Lines before the one containing "staining reveals moderate" are to be skipped; reproduce that line and the rest of the records below exactly.

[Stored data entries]
______
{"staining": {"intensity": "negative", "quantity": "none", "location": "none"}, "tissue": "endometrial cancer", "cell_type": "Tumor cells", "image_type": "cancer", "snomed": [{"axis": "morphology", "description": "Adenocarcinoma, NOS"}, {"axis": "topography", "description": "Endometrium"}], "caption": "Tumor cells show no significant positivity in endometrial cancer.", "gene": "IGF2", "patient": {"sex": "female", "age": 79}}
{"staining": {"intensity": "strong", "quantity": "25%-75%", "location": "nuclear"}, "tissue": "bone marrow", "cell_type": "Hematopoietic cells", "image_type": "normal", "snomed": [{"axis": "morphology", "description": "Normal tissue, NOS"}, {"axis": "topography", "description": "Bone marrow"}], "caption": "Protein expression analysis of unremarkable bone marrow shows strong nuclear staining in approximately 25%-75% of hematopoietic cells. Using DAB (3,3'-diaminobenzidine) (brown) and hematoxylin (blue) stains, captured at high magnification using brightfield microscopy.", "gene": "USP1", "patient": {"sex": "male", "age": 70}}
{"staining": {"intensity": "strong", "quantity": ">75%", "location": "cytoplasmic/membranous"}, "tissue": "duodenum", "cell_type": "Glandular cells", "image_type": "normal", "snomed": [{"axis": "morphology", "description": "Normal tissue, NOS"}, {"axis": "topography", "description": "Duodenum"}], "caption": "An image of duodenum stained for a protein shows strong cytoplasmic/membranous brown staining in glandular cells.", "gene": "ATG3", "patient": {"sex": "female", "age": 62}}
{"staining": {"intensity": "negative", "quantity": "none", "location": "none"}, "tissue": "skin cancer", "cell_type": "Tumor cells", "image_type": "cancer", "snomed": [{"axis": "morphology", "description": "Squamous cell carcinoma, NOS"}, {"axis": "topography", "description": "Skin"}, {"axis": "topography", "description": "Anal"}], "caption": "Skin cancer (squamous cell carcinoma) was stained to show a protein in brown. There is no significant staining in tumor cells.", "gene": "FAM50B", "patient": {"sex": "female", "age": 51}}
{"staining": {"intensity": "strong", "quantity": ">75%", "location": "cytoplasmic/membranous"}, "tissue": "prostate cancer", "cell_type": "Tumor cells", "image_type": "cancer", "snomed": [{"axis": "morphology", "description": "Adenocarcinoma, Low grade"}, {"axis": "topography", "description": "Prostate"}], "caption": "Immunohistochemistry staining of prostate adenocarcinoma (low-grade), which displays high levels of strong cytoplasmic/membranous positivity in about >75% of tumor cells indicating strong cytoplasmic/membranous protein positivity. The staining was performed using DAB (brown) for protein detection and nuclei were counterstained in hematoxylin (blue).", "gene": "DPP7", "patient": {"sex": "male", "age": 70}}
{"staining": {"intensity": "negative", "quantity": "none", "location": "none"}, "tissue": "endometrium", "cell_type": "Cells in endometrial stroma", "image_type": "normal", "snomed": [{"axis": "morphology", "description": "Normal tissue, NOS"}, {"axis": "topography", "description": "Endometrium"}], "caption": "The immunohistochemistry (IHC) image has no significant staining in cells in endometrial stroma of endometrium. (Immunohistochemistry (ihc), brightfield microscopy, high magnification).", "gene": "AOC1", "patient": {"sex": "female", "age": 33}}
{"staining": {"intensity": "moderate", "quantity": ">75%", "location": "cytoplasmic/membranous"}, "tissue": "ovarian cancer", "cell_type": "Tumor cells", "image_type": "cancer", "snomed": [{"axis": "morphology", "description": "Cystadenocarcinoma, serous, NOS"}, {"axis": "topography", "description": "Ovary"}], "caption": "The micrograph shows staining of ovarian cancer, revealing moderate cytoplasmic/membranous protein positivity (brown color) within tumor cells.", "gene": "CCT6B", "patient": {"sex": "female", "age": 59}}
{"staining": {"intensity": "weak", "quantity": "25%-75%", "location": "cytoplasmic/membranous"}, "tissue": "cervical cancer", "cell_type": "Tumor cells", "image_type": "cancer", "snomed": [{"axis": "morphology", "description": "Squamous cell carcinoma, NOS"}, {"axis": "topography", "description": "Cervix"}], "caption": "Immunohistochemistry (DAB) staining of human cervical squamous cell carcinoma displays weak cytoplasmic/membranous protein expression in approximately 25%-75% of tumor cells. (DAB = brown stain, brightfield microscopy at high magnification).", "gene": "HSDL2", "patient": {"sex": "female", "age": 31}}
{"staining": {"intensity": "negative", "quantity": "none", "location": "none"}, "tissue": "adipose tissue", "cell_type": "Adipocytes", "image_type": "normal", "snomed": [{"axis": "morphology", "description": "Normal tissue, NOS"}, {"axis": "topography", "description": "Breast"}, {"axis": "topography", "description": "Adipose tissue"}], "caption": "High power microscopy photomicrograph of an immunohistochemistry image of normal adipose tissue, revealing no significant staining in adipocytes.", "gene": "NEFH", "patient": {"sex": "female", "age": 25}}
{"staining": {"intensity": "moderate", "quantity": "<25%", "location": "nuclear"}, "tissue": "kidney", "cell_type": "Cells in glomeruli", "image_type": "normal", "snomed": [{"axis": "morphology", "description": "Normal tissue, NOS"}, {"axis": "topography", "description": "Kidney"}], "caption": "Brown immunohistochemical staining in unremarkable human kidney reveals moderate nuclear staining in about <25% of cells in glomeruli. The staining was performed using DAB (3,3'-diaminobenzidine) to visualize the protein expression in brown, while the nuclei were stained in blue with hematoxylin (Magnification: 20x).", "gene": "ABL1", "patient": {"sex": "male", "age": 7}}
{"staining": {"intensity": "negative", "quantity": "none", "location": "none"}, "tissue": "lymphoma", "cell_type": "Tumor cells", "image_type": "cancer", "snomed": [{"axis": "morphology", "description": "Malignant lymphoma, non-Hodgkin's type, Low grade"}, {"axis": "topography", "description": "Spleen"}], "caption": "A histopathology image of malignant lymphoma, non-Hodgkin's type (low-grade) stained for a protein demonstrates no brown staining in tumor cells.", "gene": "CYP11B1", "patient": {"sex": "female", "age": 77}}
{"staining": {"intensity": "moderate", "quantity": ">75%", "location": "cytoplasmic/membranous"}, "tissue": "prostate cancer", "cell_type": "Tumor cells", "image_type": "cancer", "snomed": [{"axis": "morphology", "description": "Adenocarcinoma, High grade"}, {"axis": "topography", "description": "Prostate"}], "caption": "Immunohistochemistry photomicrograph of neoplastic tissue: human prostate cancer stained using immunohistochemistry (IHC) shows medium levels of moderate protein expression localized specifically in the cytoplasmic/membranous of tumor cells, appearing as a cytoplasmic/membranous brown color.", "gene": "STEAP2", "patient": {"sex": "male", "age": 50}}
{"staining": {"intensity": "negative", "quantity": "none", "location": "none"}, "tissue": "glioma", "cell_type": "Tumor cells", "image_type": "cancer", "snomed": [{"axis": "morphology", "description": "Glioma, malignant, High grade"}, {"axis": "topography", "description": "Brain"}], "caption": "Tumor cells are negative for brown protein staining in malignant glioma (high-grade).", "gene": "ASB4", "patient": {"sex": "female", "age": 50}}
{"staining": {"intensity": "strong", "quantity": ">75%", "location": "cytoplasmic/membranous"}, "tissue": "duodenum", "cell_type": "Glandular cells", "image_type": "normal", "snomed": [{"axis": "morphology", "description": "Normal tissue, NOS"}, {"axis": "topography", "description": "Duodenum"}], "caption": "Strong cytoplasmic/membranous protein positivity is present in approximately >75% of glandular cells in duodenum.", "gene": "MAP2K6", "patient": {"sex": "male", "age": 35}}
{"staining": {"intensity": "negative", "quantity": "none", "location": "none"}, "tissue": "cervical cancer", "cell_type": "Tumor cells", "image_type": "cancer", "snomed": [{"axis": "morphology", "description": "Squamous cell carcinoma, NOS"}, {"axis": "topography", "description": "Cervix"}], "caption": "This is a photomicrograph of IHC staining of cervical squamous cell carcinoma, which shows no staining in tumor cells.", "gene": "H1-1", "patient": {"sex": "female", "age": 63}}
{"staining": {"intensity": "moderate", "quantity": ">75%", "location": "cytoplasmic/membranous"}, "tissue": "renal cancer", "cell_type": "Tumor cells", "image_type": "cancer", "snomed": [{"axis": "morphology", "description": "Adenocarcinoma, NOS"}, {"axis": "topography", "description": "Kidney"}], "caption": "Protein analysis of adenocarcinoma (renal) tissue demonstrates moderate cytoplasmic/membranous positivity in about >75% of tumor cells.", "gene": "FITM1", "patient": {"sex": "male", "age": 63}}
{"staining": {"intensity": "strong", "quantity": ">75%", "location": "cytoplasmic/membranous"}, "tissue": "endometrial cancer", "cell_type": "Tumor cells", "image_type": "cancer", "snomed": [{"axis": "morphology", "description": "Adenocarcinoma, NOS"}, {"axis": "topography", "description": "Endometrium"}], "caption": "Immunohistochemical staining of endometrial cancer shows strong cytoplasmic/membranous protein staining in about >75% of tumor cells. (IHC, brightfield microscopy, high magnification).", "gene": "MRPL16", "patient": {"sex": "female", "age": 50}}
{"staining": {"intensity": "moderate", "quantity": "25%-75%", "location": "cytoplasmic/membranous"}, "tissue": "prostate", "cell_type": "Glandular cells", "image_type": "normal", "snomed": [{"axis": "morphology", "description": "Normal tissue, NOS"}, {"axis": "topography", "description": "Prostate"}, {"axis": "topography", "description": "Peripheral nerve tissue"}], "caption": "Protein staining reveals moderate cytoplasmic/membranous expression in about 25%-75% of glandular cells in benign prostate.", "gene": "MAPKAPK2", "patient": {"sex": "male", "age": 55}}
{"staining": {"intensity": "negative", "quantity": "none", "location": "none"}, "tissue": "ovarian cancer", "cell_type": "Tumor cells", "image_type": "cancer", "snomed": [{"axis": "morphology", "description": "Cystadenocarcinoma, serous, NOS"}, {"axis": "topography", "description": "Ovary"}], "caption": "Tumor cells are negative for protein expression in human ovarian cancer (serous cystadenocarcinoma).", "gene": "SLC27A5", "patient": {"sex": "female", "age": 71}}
______
◆ **Result of this exercise**:
{"staining": {"intensity": "moderate", "quantity": "25%-75%", "location": "cytoplasmic/membranous"}, "tissue": "prostate", "cell_type": "Glandular cells", "image_type": "normal", "snomed": [{"axis": "morphology", "description": "Normal tissue, NOS"}, {"axis": "topography", "description": "Prostate"}, {"axis": "topography", "description": "Peripheral nerve tissue"}], "caption": "Protein staining reveals moderate cytoplasmic/membranous expression in about 25%-75% of glandular cells in benign prostate.", "gene": "MAPKAPK2", "patient": {"sex": "male", "age": 55}}
{"staining": {"intensity": "negative", "quantity": "none", "location": "none"}, "tissue": "ovarian cancer", "cell_type": "Tumor cells", "image_type": "cancer", "snomed": [{"axis": "morphology", "description": "Cystadenocarcinoma, serous, NOS"}, {"axis": "topography", "description": "Ovary"}], "caption": "Tumor cells are negative for protein expression in human ovarian cancer (serous cystadenocarcinoma).", "gene": "SLC27A5", "patient": {"sex": "female", "age": 71}}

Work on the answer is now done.